Beneath this line are entries. Copy the range from the line with "same goes for" to the line with "federal courts, which", ends included, exactly; leave pictures out.

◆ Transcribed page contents
--------------------------------

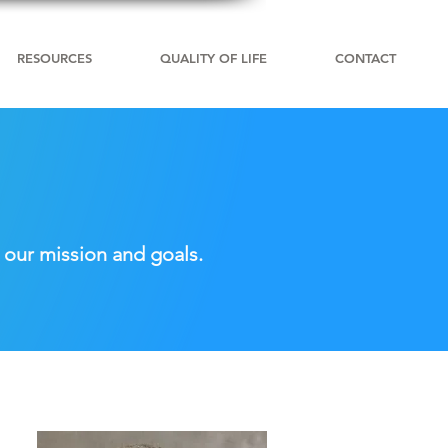
RESOURCES
QUALITY OF LIFE
CONTACT
 our mission and goals.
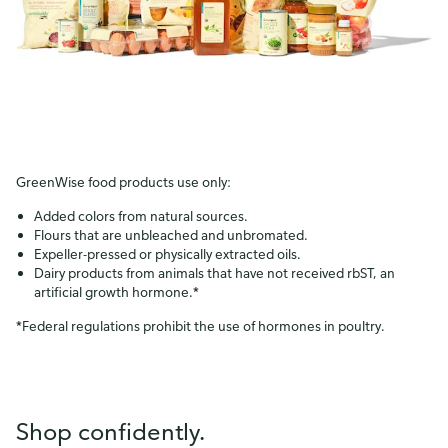
GreenWise food products use only:
Added colors from natural sources.
Flours that are unbleached and unbromated.
Expeller-pressed or physically extracted oils.
Dairy products from animals that have not received rbST, an
artificial growth hormone.*
*Federal regulations prohibit the use of hormones in poultry.
Shop confidently.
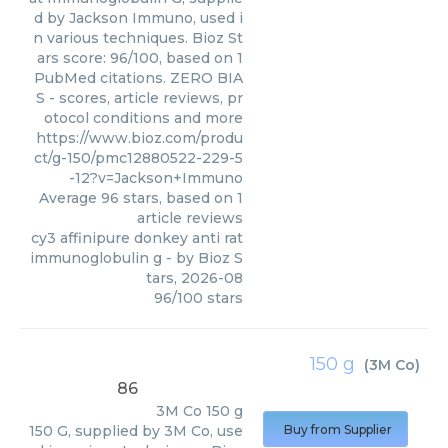
d by Jackson Immuno, used i
n various techniques. Bioz St
ars score: 96/100, based on 1
PubMed citations. ZERO BIA
S - scores, article reviews, pr
otocol conditions and more
https://www.bioz.com/produ
ct/g-150/pmc12880522-229-5
-12?v=Jackson+Immuno
Average
96
stars, based on
1
article reviews
cy3 affinipure donkey anti rat
immunoglobulin g
- by
Bioz S
tars
,
2026-08
96
/
100
stars
150 g
(
3M Co
)
86
3M Co
150 g
150 G, supplied by 3M Co, use
Buy from Supplier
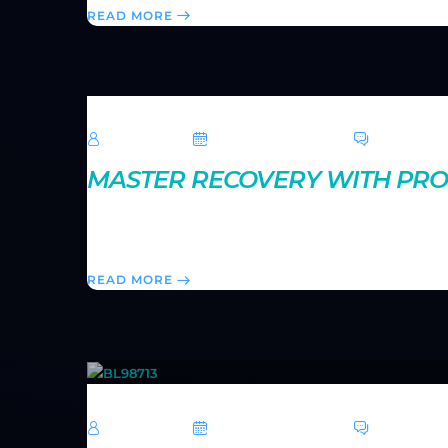
READ MORE
TechRoar
October 14, 2024
0 Comme
MASTER RECOVERY WITH PRO
Rest is just as important as training. Learn how to o
injuries, and come back stronger for your next worko
READ MORE
TechRoar
October 14, 2024
0 Comme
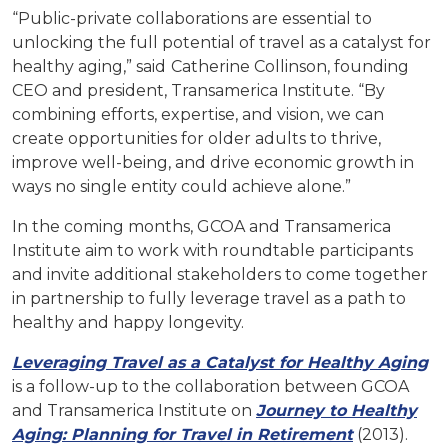
“Public-private collaborations are essential to
unlocking the full potential of travel as a catalyst for
healthy aging,” said
Catherine Collinson, founding
CEO and president, Transamerica Institute. “By
combining efforts, expertise, and vision, we can
create opportunities for older adults to thrive,
improve well-being, and drive economic growth in
ways no single entity could achieve alone.”
In the coming months, GCOA and Transamerica
Institute aim to work with roundtable participants
and invite additional stakeholders to come together
in partnership to fully leverage travel as a path to
healthy and happy longevity.
Leveraging Travel as a Catalyst for Healthy Aging
is a follow-up to the collaboration between GCOA
and Transamerica Institute on
Journey to Healthy
Aging: Planning for Travel in Retirement
(2013).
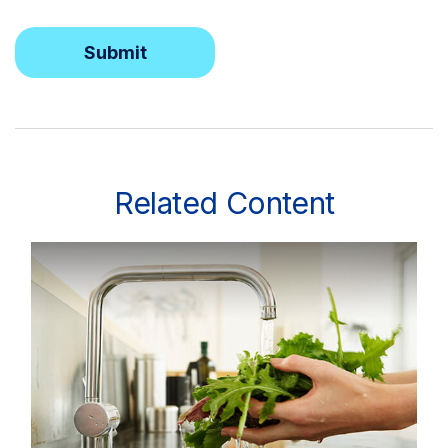
Related Content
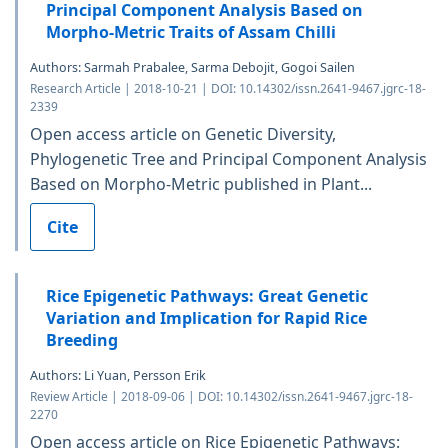
Principal Component Analysis Based on
Morpho-Metric Traits of Assam Chilli
Authors: Sarmah Prabalee, Sarma Debojit, Gogoi Sailen
Research Article | 2018-10-21 | DOI: 10.14302/issn.2641-9467.jgrc-18-
2339
Open access article on Genetic Diversity,
Phylogenetic Tree and Principal Component Analysis
Based on Morpho-Metric published in Plant...
Cite
Rice Epigenetic Pathways: Great Genetic
Variation and Implication for Rapid Rice
Breeding
Authors: Li Yuan, Persson Erik
Review Article | 2018-09-06 | DOI: 10.14302/issn.2641-9467.jgrc-18-
2270
Open access article on Rice Epigenetic Pathways:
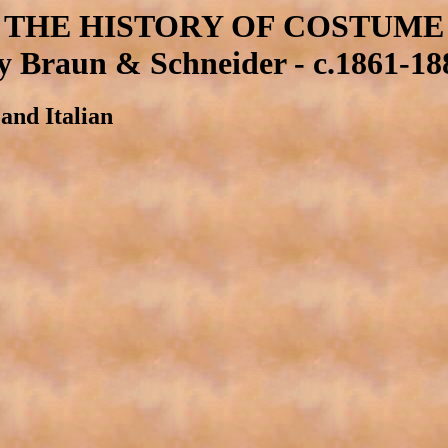
THE HISTORY OF COSTUME
y Braun & Schneider - c.1861-18
and Italian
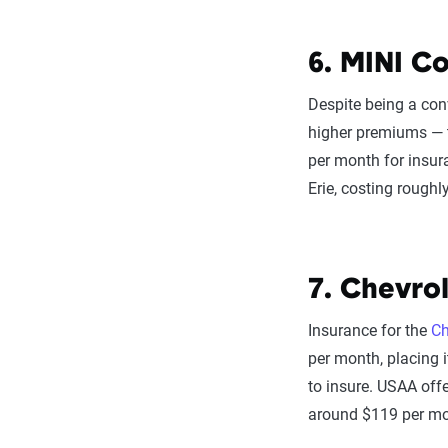
6. MINI Co
Despite being a conv
higher premiums —
per month for insur
Erie, costing rough
7. Chevrol
Insurance for the
Ch
per month, placing 
to insure. USAA offe
around $119 per mo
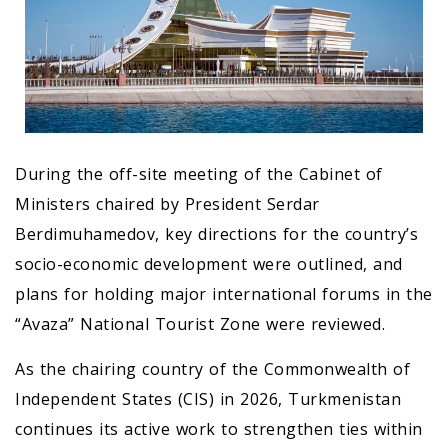
During the off-site meeting of the Cabinet of
Ministers chaired by President Serdar
Berdimuhamedov, key directions for the country’s
socio-economic development were outlined, and
plans for holding major international forums in the
“Avaza” National Tourist Zone were reviewed.
As the chairing country of the Commonwealth of
Independent States (CIS) in 2026, Turkmenistan
continues its active work to strengthen ties within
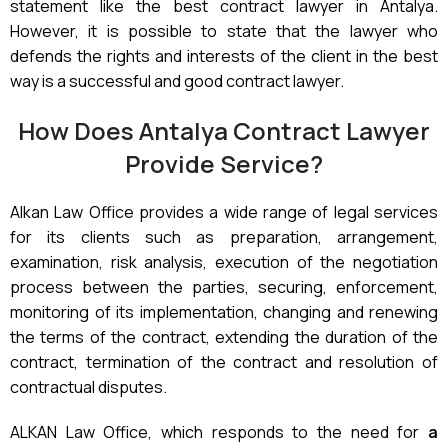
statement like the best contract lawyer in Antalya.
However, it is possible to state that the lawyer who
defends the rights and interests of the client in the best
way is a successful and good contract lawyer.
How Does Antalya Contract Lawyer
Provide Service?
Alkan Law Office provides a wide range of legal services
for its clients such as preparation, arrangement,
examination, risk analysis, execution of the negotiation
process between the parties, securing, enforcement,
monitoring of its implementation, changing and renewing
the terms of the contract, extending the duration of the
contract, termination of the contract and resolution of
contractual disputes.
ALKAN Law Office, which responds to the need for
a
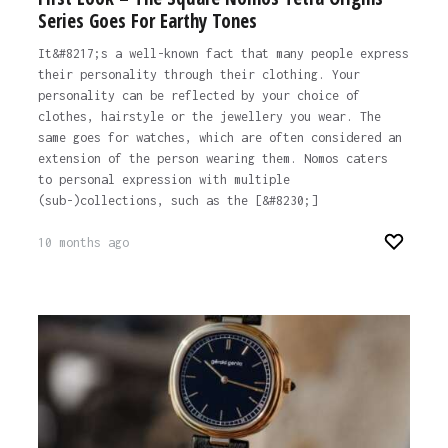
Series Goes For Earthy Tones
It&#8217;s a well-known fact that many people express
their personality through their clothing. Your
personality can be reflected by your choice of
clothes, hairstyle or the jewellery you wear. The
same goes for watches, which are often considered an
extension of the person wearing them. Nomos caters
to personal expression with multiple
(sub-)collections, such as the [&#8230;]
10 months ago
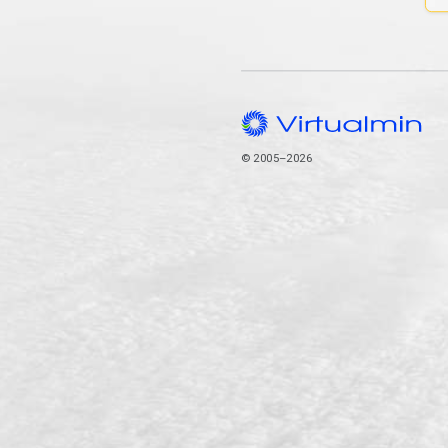
© 2005–2026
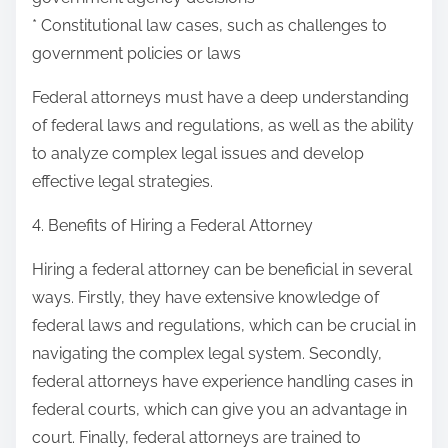
* Constitutional law cases, such as challenges to
government policies or laws
Federal attorneys must have a deep understanding
of federal laws and regulations, as well as the ability
to analyze complex legal issues and develop
effective legal strategies.
4. Benefits of Hiring a Federal Attorney
Hiring a federal attorney can be beneficial in several
ways. Firstly, they have extensive knowledge of
federal laws and regulations, which can be crucial in
navigating the complex legal system. Secondly,
federal attorneys have experience handling cases in
federal courts, which can give you an advantage in
court. Finally, federal attorneys are trained to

--------------------------------

◆ Solution for this problem
same goes for watches, which are often considered an
extension of the person wearing them. Nomos caters
to personal expression with multiple
(sub-)collections, such as the [&#8230;]
10 months ago
© 2005–2026
* Constitutional law cases, such as challenges to
government policies or laws
Federal attorneys must have a deep understanding
of federal laws and regulations, as well as the ability
to analyze complex legal issues and develop
effective legal strategies.
4. Benefits of Hiring a Federal Attorney
Hiring a federal attorney can be beneficial in several
ways. Firstly, they have extensive knowledge of
federal laws and regulations, which can be crucial in
navigating the complex legal system. Secondly,
federal attorneys have experience handling cases in
federal courts, which can give you an advantage in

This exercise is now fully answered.